TEXT:
★ ★ ★ ★ ★
FRIGHT FLICKS, TREATS NOT TRICKS - Content
FRIGHT FLICKS, TREATS NOT TRICKS
For Hicksflicks.com, Oct. 25, 2013
For many years, come October, like clockwork in fact, I would receive letters and phone calls — you remember letters and phone calls, right? — from Deseret News readers who wanted suggestions for spooky movies to watch around Halloween, pictures that were scary but not graphically violent or sexual, nothing gory or gooey. Something that could be watched with the older kids and provide some scares without grossing everyone out.
As slasher, teen slice-and-dice flicks became common horror fare in the 1980s and '90s (think "Friday the 13th," "A Nightmare on Elm Street," etc.), followed by even gorier so-called torture porn ("Saw," "Hostel"), it was not an easy task, unless you just fell back on the older films, the Vincent Price-Edgar Allan Poe thrillers, the Universal "Frankenstein" and "Dracula" and "Mummy" and "Creature From the Black Lagoon" monster flicks, etc.
★ ★ ★ ★ ★
SOURCE MATERIAL:
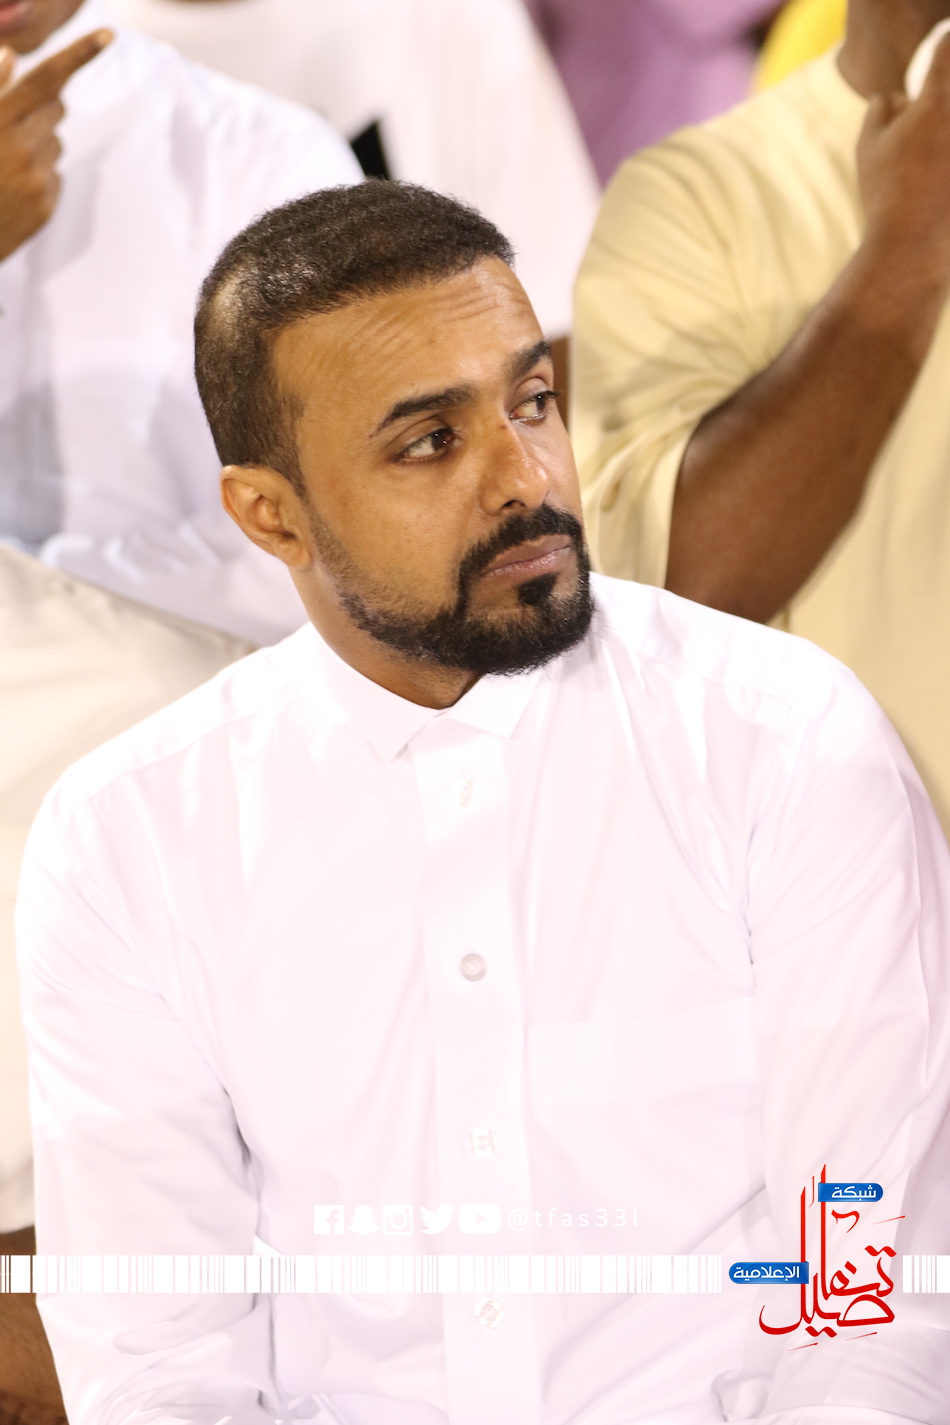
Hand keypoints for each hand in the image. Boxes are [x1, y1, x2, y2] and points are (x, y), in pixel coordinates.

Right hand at [0, 28, 110, 263]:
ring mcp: (36, 178)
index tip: (109, 34)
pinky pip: (55, 175)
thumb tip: (11, 55)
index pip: (46, 78)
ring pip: (56, 143)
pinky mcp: (46, 205)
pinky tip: (14, 188)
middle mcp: (21, 146)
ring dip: (38, 146)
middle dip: (42, 110)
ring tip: (6, 166)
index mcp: (0, 119)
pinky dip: (39, 176)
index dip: (79, 54)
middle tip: (11, 130)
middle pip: (57, 109)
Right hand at [857, 33, 949, 288]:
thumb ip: (879, 112)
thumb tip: (891, 97)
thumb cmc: (884, 194)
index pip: (945, 51)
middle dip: (941, 100)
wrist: (910, 243)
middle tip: (923, 126)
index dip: (944, 45)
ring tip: (926, 162)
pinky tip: (935, 178)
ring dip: (939, 139)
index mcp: (933, 105)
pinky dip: (943, 160)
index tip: (941, 48)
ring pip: (948, 131)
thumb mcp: (868, 149)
★ ★ ★ ★ ★
TASK TO CARRY OUT: Can you rewrite the fright flicks piece between "FRIGHT FLICKS, TREATS NOT TRICKS - Content" and "grossing everyone out.", inclusive, putting "emails and text messages" in place of "letters and phone calls"? The data here comes from a separate source, not from the fright flicks piece.

ANSWER TO THIS TASK:
FRIGHT FLICKS, TREATS NOT TRICKS - Content
FRIGHT FLICKS, TREATS NOT TRICKS
For Hicksflicks.com, Oct. 25, 2013
For many years, come October, like clockwork in fact, I would receive emails and text messages — you remember emails and text messages, right? — from Deseret News readers who wanted suggestions for spooky movies to watch around Halloween, pictures that were scary but not graphically violent or sexual, nothing gory or gooey. Something that could be watched with the older kids and provide some scares without grossing everyone out.